WRAPUP 2-Canada economy signals a sluggish rebound

* Aug GDP growth signals Q3 rebound from Q2 downturn
    * Excluding energy sector, Aug GDP stalled
    * Economy seen sluggish in coming months
    * Rate hikes remain off the table
    * IMF says debt, housing prices could amplify any shock
    By Louise Egan
    OTTAWA, Oct 31 (Reuters) - Canada's economy gained momentum
for a third straight month in August, growing 0.3 percent from
July and putting to rest fears of a recession, but not showing
enough strength to trigger interest rate hikes.
    Oil and gas extraction spurred most of the
better-than-expected growth and the overall energy sector
expanded at its fastest clip in eight months, according to a
Statistics Canada report on Monday.
    "Today's data implies stronger third-quarter growth than
the 2 percent that the Bank of Canada had assumed in its most
recent Monetary Policy Report," said Paul Ferley, assistant
chief economist at Royal Bank of Canada.
    "Even if stronger than expected growth were to prevail
during the second half of this year, it is not expected to
prompt the Bank of Canada to start withdrawing liquidity from
the system as external pressures persist," he said.
    Bank of Canada Governor Mark Carney suggested last week
that temporary factors mean the third-quarter rebound from a
mild contraction in the second quarter will be more of a
"technical rebound" than evidence of a truly strong economy.
    Economic softness in the United States, Canada's top trade
partner, and the European debt crisis will mean underlying
weakness in Canada in coming months and little job creation,
analysts said.
    Excluding energy, gross domestic product would have stalled
in August. During the month, the oil industry recovered from
setbacks caused by  bad weather and maintenance work earlier
this year.
    "Looking forward, we expect economic momentum to soften
through the fall and winter months," said Diana Petramala,
economist at TD Economics. "Fear crippled financial markets in
August, and the resulting weakened business and consumer
confidence is expected to weigh on spending in the months
ahead."
    The GDP data helped support the Canadian dollar on
Monday, which gained some ground after it had weakened on
intervention by Japan in the currency market.

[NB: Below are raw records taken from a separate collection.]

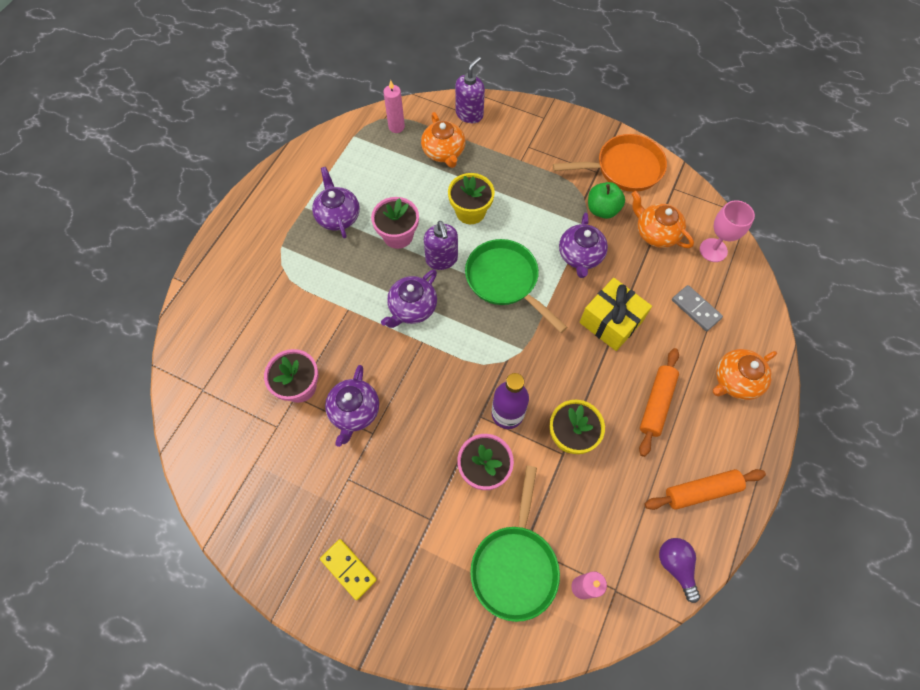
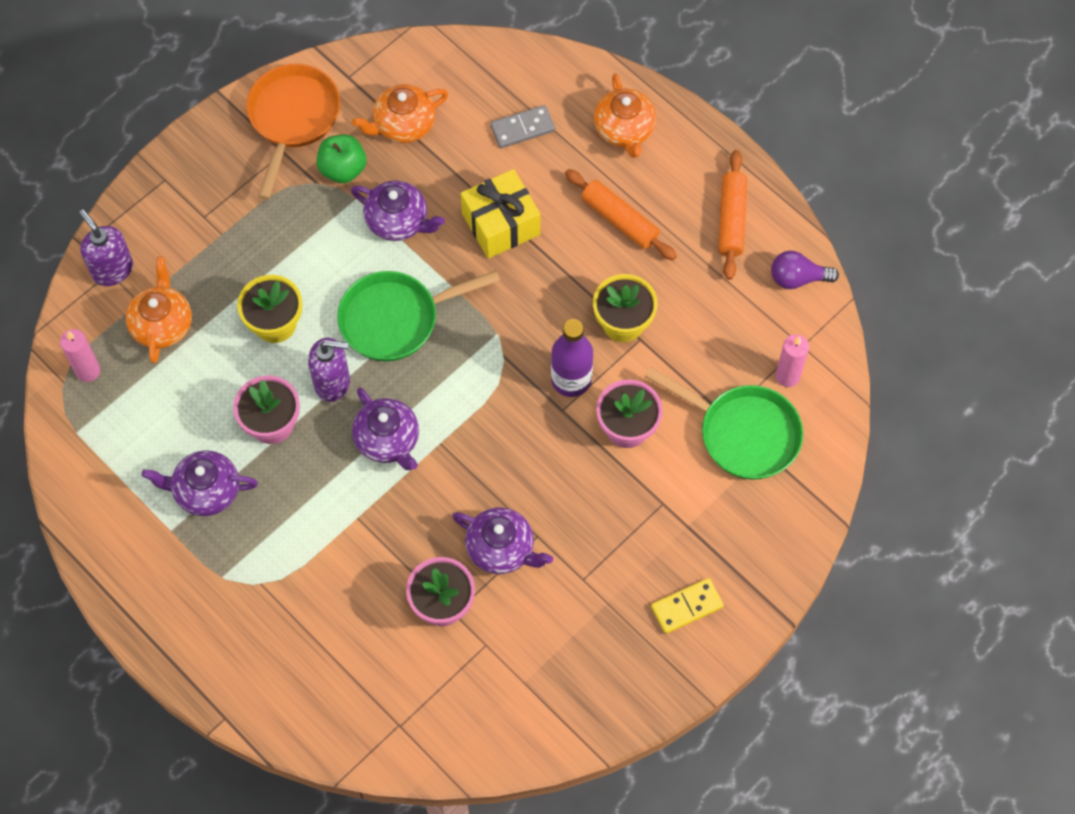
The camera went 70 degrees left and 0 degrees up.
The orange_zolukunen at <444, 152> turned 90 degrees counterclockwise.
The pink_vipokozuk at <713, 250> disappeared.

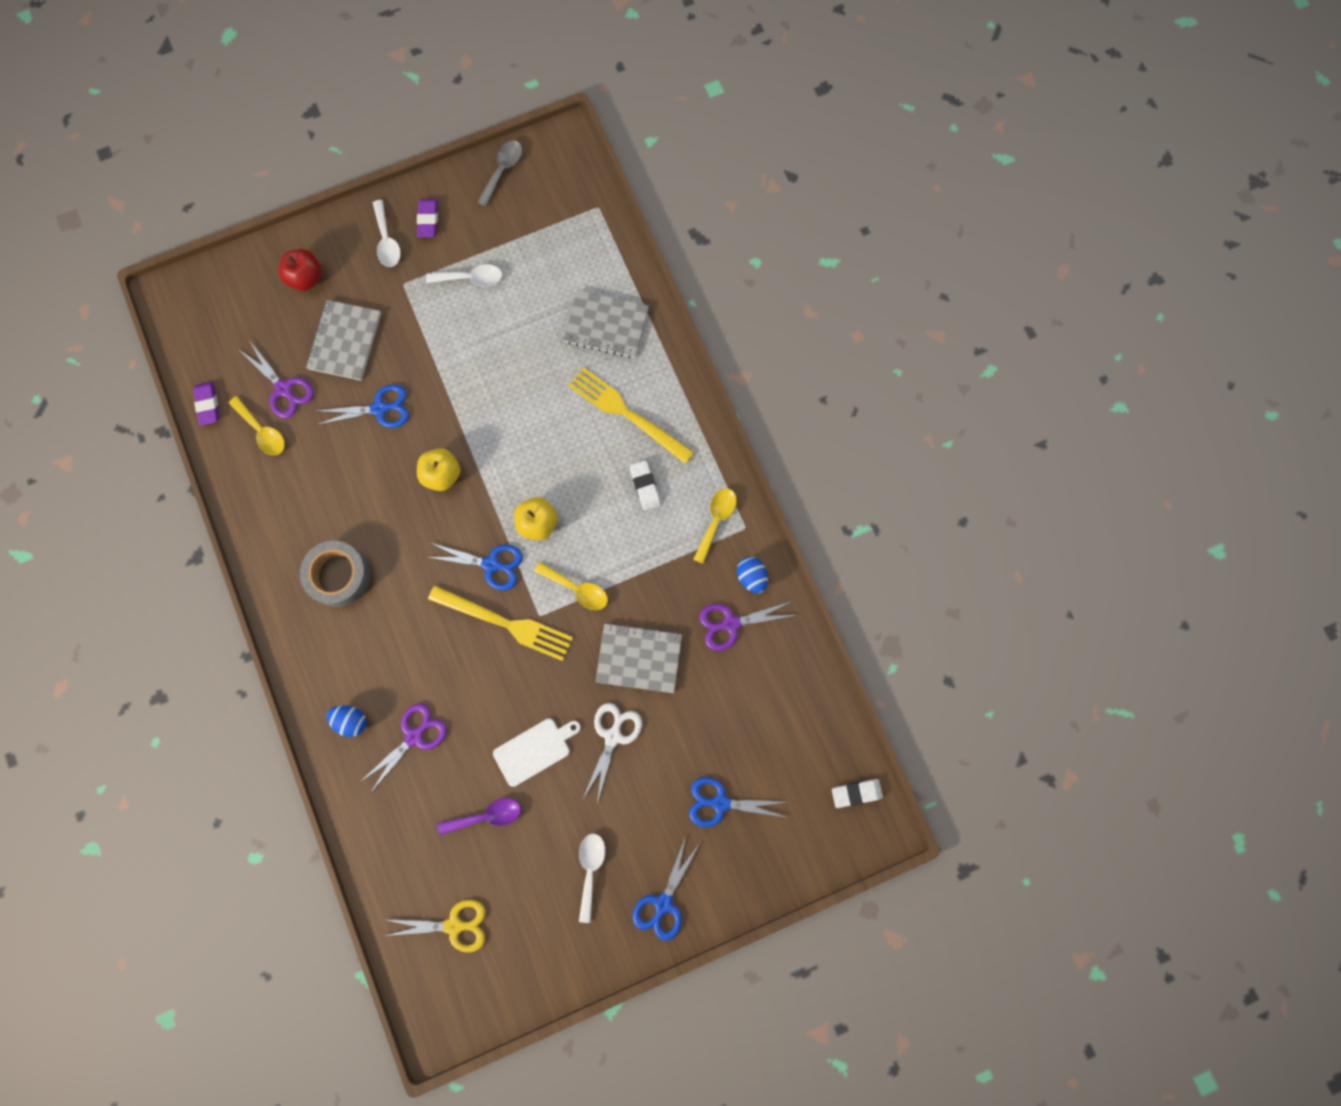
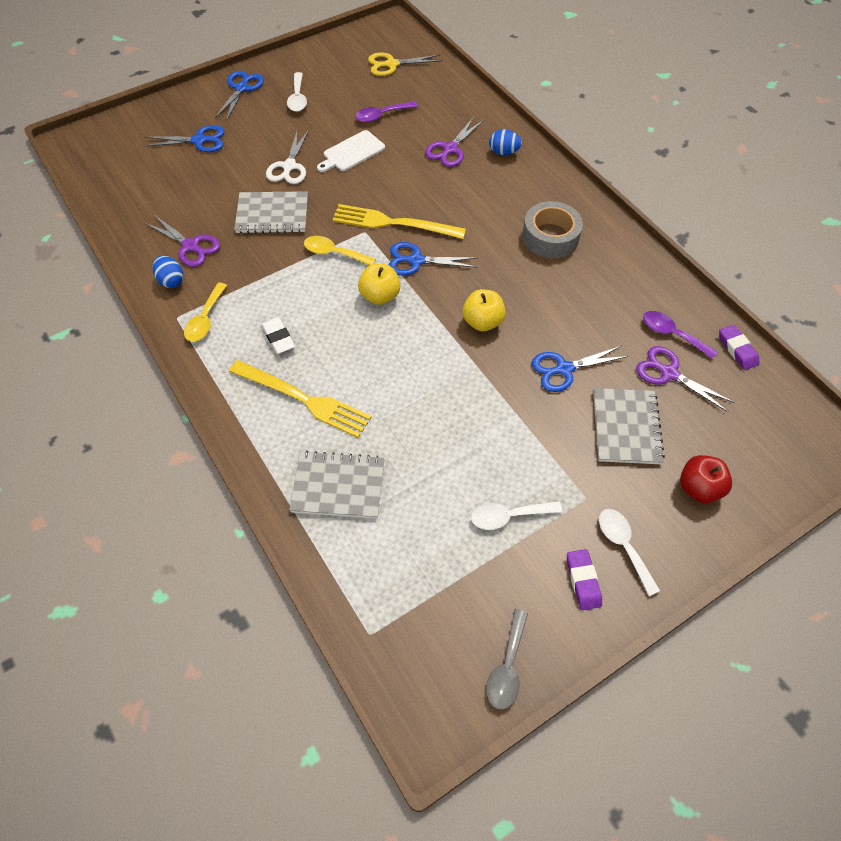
The camera went 170 degrees right and 20 degrees down.
The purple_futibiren at <731, 623> turned 60 degrees clockwise.
The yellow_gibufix at <262, 431> became the purple_gibufix at <671, 334>.
The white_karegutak at <856, 793> disappeared.

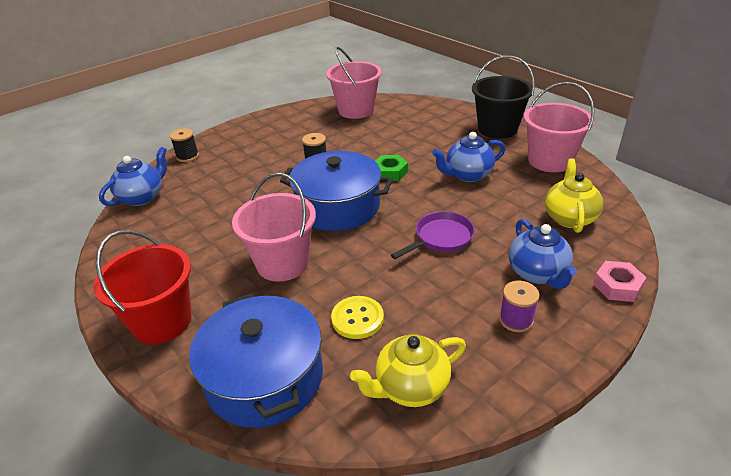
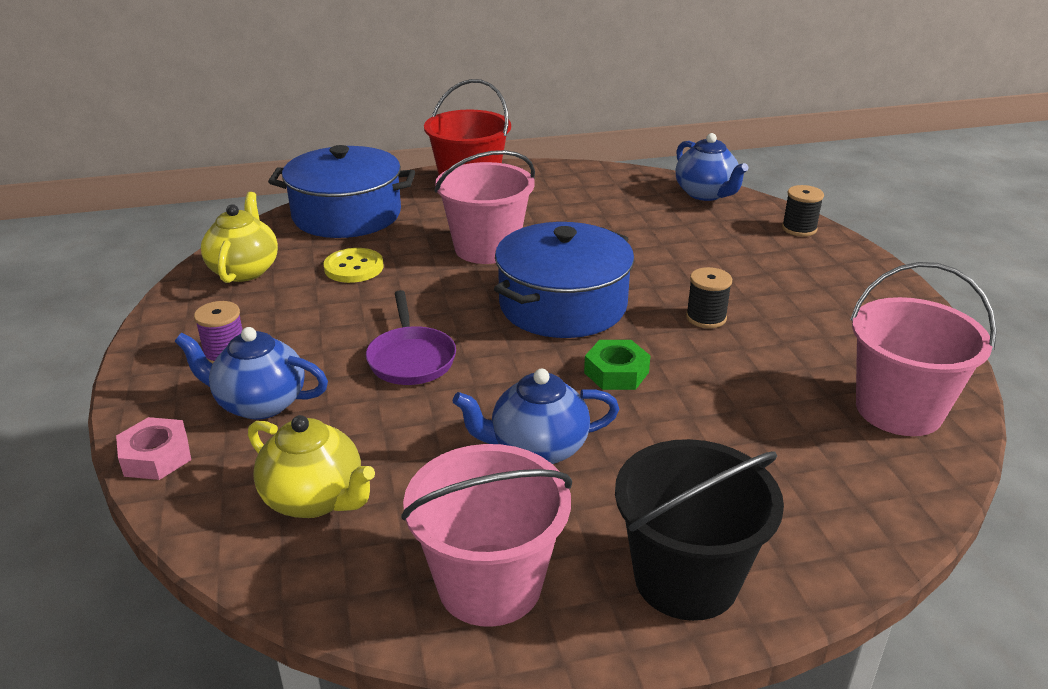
The camera went 115 degrees right and 5 degrees down.
The blue_zolukunen at <468, 175> turned 105 degrees counterclockwise.

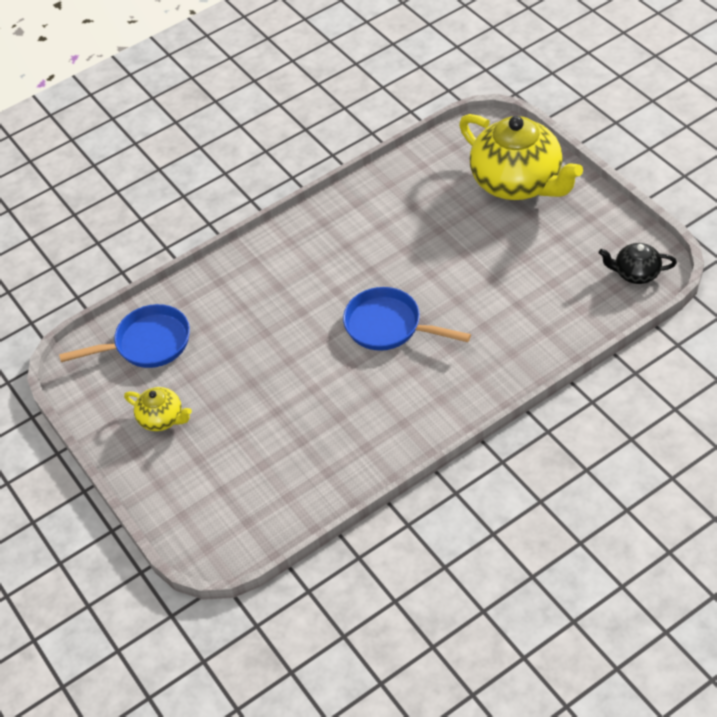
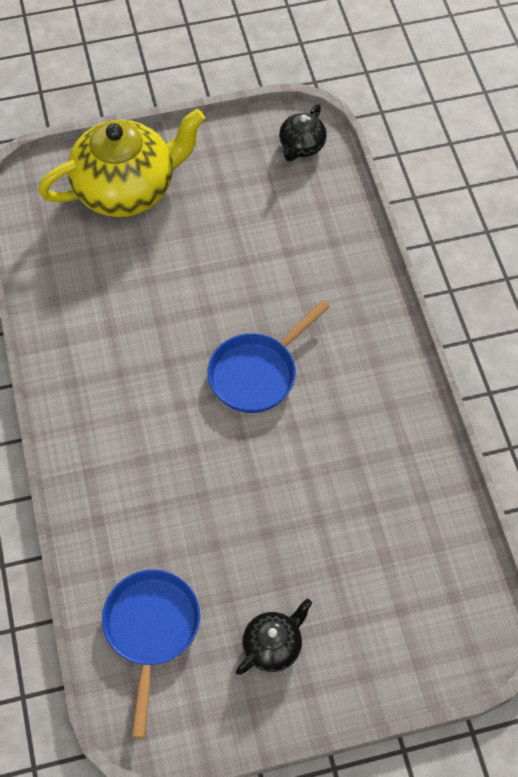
The camera went 75 degrees left and 10 degrees up.
The yellow_zolukunen at <162, 418> became the black_zolukunen at <273, 645>.

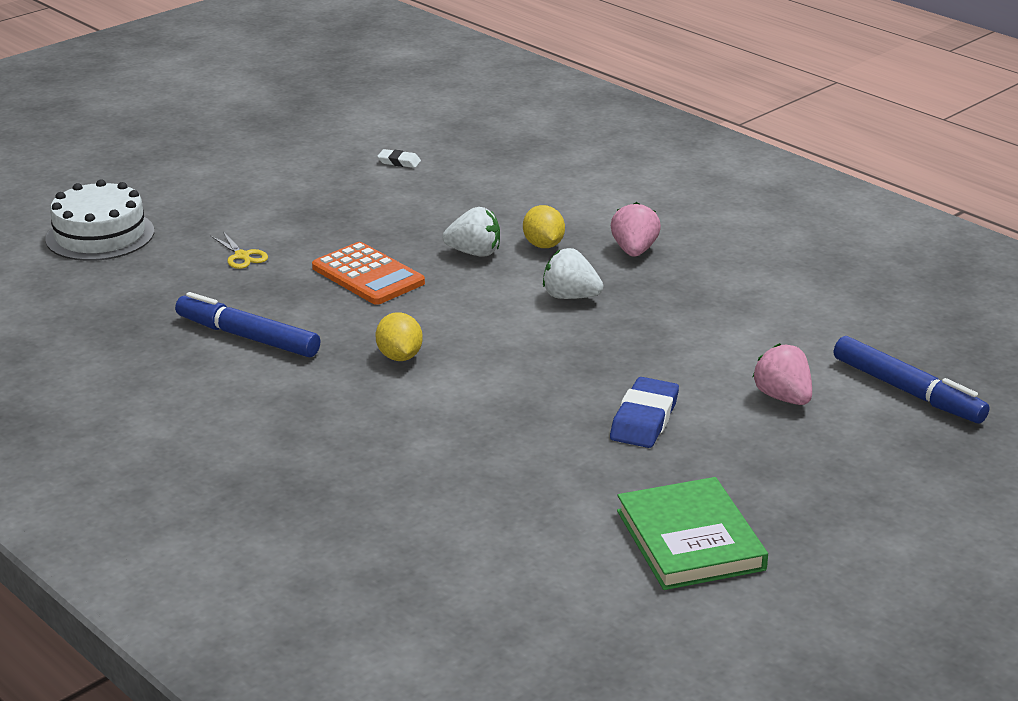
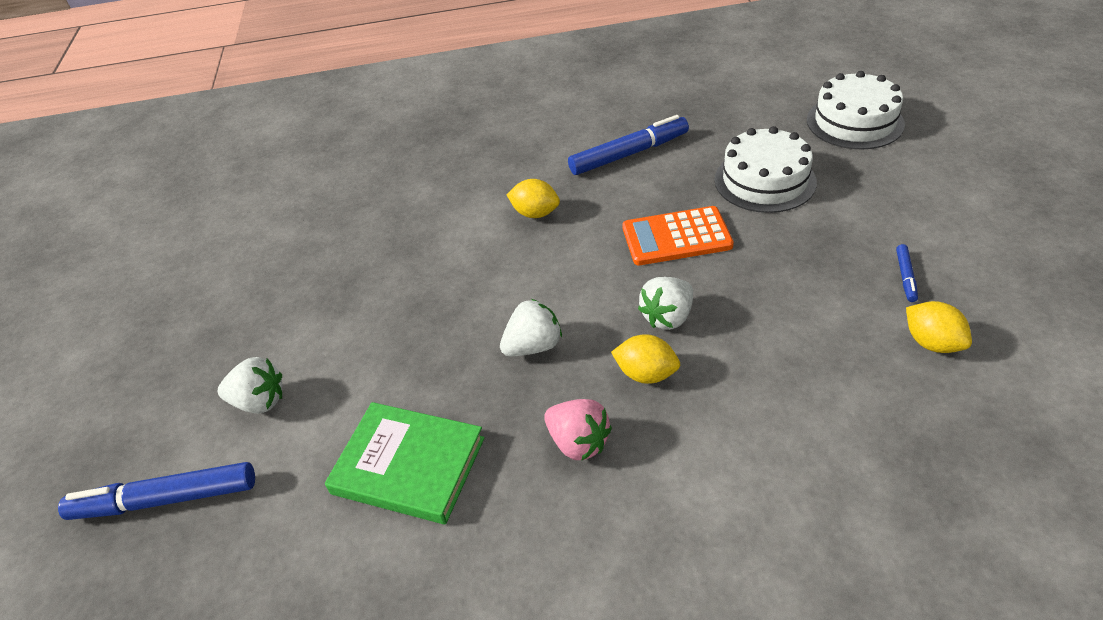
The camera went 130 degrees right and 15 degrees up.
The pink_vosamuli at <783, 397> became the white_vosamuli at <259, 401>.
The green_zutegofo moved from <690, 540> to <408, 465>.
The yellow_futibiren at <242, 256> was replaced by the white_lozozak at <764, 180>.
The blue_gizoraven at <905, 277> appeared.
The white_karegutak at <399, 162> was replaced by the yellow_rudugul at <931, 343>.
The blue_karegutak at <644, 419> disappeared.

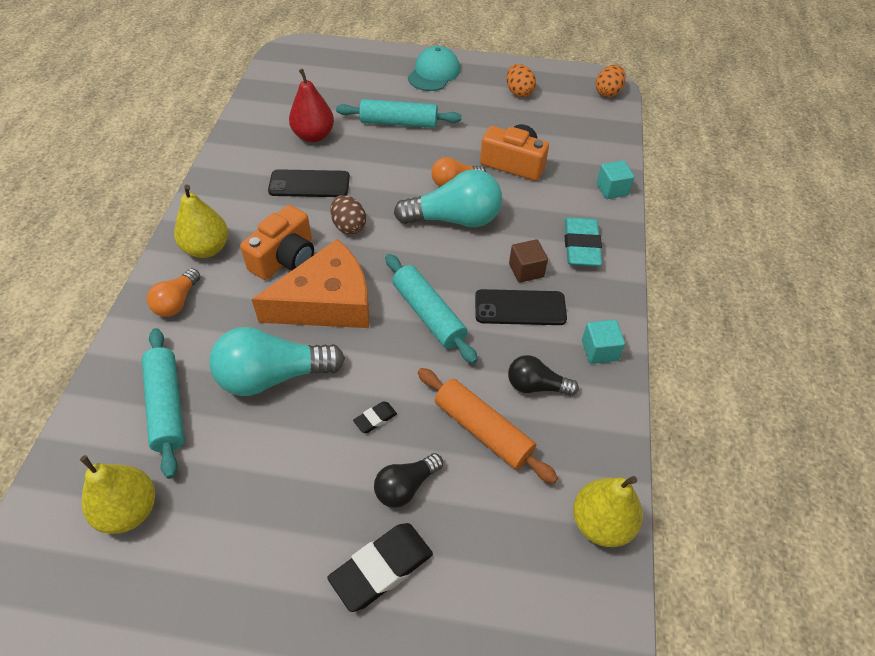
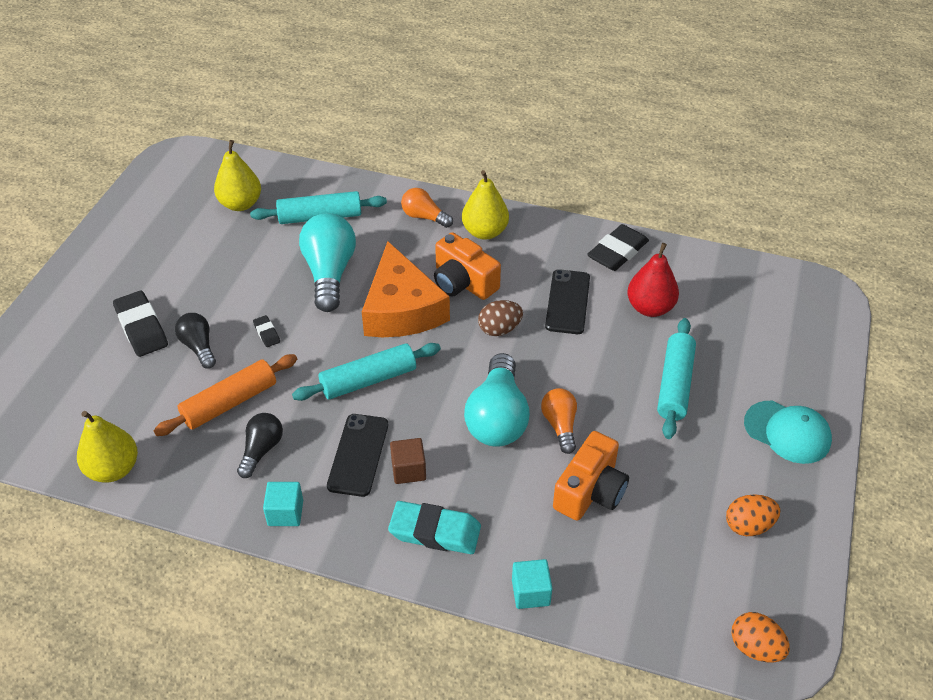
The camera went 100 degrees right and 5 degrees down.
The black_karegutak at <617, 252> appeared.

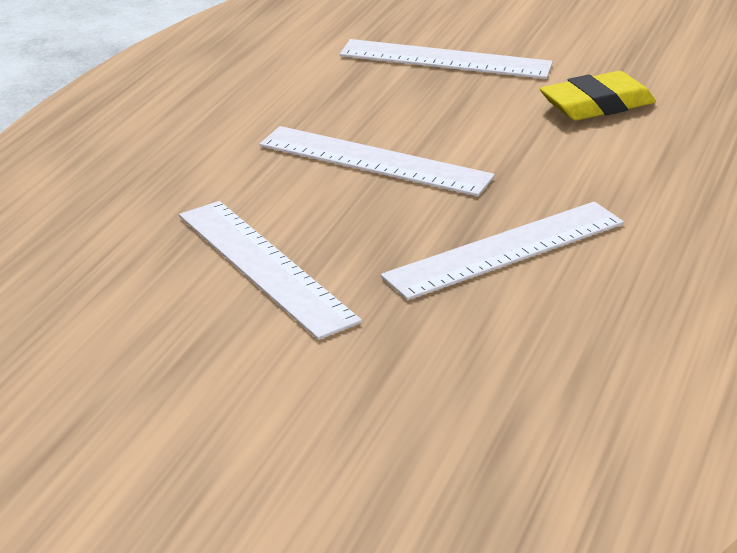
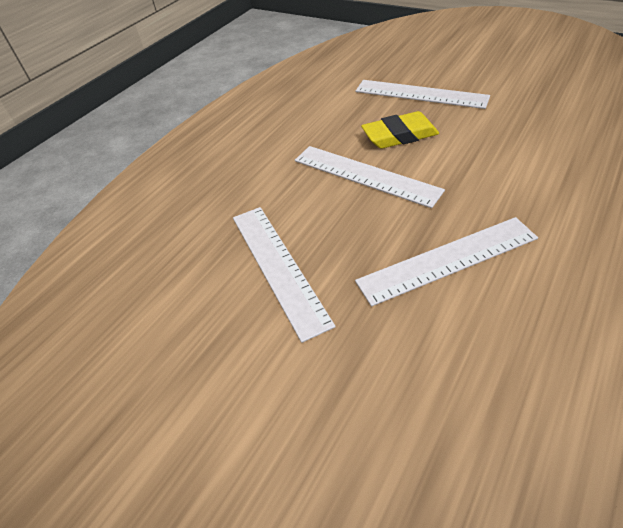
The camera went 15 degrees right and 15 degrees up.
The yellow_karegutak moved from <597, 105> to <399, 135>.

    The International Monetary Fund said on Monday that while
Canada is doing well economically, especially compared with
fellow G7 countries, growth is moderating. It warned that any
external shock would likely be amplified by high consumer debt
levels in Canada and high housing prices.
    It also said an accommodative monetary policy stance would
continue to be appropriate for some time.
    GLOOMIER OUTLOOK
    Canada's economy has returned to its pre-recession size but
it was hit in the second quarter by supply chain disruptions in
the aftermath of the Japanese tsunami. GDP shrank 0.4 percent,
annualized, in the period.
    The Bank of Canada last week forecast a return to growth in
the third quarter but sharply downgraded its projection to 2
percent from 2.8 percent.
    It expects only 0.8 percent growth in the fourth quarter
and warned of several months of below-potential growth.
    The bank's gloomier outlook took any talk of interest rate
increases off the table. Economists expect the bank to keep
rates at an ultra-low 1 percent until late 2012 or 2013, but
markets are pricing in a chance of a rate cut by the end of
next year. 
    Statscan will release its quarterly GDP figures on Nov.
30.
    In a separate report, the agency said Canadian producer
prices rose twice as fast as expected in September to a
three-year high as a weaker Canadian dollar boosted car
prices.
    The industrial product price index climbed 0.4 percent in
September from August, above market expectations of a 0.2
percent rise.
    The raw materials price index rose 1.4 percent, compared
with forecasts of a 1.9 percent drop, lifted primarily by
higher crude oil prices.
    The Canadian dollar depreciated 2 percent against the U.S.
dollar in September, which had the effect of increasing prices
in local currency. Excluding the exchange-rate effect, producer
prices would have been unchanged.
    Compared with September last year, producer prices rose 5.3
percent and raw materials prices climbed 15.2 percent.